Box coordinate transitions
---*---
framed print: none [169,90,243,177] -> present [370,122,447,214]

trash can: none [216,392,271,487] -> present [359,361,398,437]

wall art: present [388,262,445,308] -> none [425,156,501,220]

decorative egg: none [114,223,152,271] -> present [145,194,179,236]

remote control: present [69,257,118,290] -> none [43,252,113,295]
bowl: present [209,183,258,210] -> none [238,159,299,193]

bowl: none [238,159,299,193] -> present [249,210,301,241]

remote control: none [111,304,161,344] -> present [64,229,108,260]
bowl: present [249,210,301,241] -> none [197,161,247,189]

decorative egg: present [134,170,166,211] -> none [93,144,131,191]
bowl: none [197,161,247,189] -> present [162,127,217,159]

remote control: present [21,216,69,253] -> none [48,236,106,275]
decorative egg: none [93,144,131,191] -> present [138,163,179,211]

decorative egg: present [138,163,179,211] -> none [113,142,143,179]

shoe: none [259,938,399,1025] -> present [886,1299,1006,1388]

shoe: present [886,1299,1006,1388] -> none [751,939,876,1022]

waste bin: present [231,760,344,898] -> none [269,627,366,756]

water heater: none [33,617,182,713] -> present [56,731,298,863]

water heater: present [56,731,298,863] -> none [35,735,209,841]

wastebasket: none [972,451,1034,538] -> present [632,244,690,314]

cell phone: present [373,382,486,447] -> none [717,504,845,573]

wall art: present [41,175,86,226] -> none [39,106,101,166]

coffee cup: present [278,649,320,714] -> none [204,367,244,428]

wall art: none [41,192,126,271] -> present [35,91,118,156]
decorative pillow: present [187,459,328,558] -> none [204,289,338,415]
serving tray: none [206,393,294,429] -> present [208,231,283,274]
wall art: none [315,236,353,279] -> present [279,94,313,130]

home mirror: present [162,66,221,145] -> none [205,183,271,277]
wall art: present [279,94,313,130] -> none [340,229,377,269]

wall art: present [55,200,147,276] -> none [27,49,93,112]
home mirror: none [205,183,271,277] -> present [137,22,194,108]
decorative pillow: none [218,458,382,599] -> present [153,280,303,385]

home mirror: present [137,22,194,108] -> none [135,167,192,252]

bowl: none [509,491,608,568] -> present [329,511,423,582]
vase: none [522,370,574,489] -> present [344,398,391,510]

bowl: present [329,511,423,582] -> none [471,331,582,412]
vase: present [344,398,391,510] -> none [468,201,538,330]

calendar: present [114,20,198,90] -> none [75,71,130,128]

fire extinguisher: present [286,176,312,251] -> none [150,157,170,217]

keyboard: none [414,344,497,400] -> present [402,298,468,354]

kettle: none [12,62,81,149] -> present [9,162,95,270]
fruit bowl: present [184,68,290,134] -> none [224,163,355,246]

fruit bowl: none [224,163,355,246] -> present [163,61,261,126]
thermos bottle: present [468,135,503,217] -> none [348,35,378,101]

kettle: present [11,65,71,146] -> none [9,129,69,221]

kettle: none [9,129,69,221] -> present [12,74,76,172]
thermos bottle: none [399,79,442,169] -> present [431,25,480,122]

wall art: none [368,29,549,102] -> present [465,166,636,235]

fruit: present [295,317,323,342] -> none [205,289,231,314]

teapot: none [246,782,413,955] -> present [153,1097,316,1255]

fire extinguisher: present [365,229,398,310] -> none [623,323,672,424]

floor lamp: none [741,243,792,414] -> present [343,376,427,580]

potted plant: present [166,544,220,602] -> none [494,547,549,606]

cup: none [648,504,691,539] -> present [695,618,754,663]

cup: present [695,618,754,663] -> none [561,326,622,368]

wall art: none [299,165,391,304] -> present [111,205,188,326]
---*---
→ Exercise prompt:
Return exactly, and only, the lines above starting at the line that contains "decorative pillow: present" and ending at the line that contains "fruit bowl: present".

→ Result of this task:
decorative pillow: present [187,459,328,558] -> none [204,289,338,415]
serving tray: none [206,393,294,429] -> present [208,231,283,274]
wall art: none [315,236,353,279] -> present [279,94,313,130]

home mirror: present [162,66,221,145] -> none [205,183,271,277]
wall art: present [279,94,313,130] -> none [340,229,377,269]

wall art: present [55,200,147,276] -> none [27,49,93,112]
home mirror: none [205,183,271,277] -> present [137,22,194,108]
decorative pillow: none [218,458,382,599] -> present [153,280,303,385]

home mirror: present [137,22,194,108] -> none [135,167,192,252]

bowl: none [509,491,608,568] -> present [329,511,423,582]
vase: none [522,370,574,489] -> present [344,398,391,510]

bowl: present [329,511,423,582] -> none [471,331,582,412]
vase: present [344,398,391,510] -> none [468,201,538,330]

calendar: present [114,20,198,90] -> none [75,71,130,128]

fire extinguisher: present [286,176,312,251] -> none [150,157,170,217]

keyboard: none [414,344,497,400] -> present [402,298,468,354]

kettle: none [12,62,81,149] -> present [9,162,95,270]
fruit bowl: present [184,68,290,134] -> none [224,163,355,246]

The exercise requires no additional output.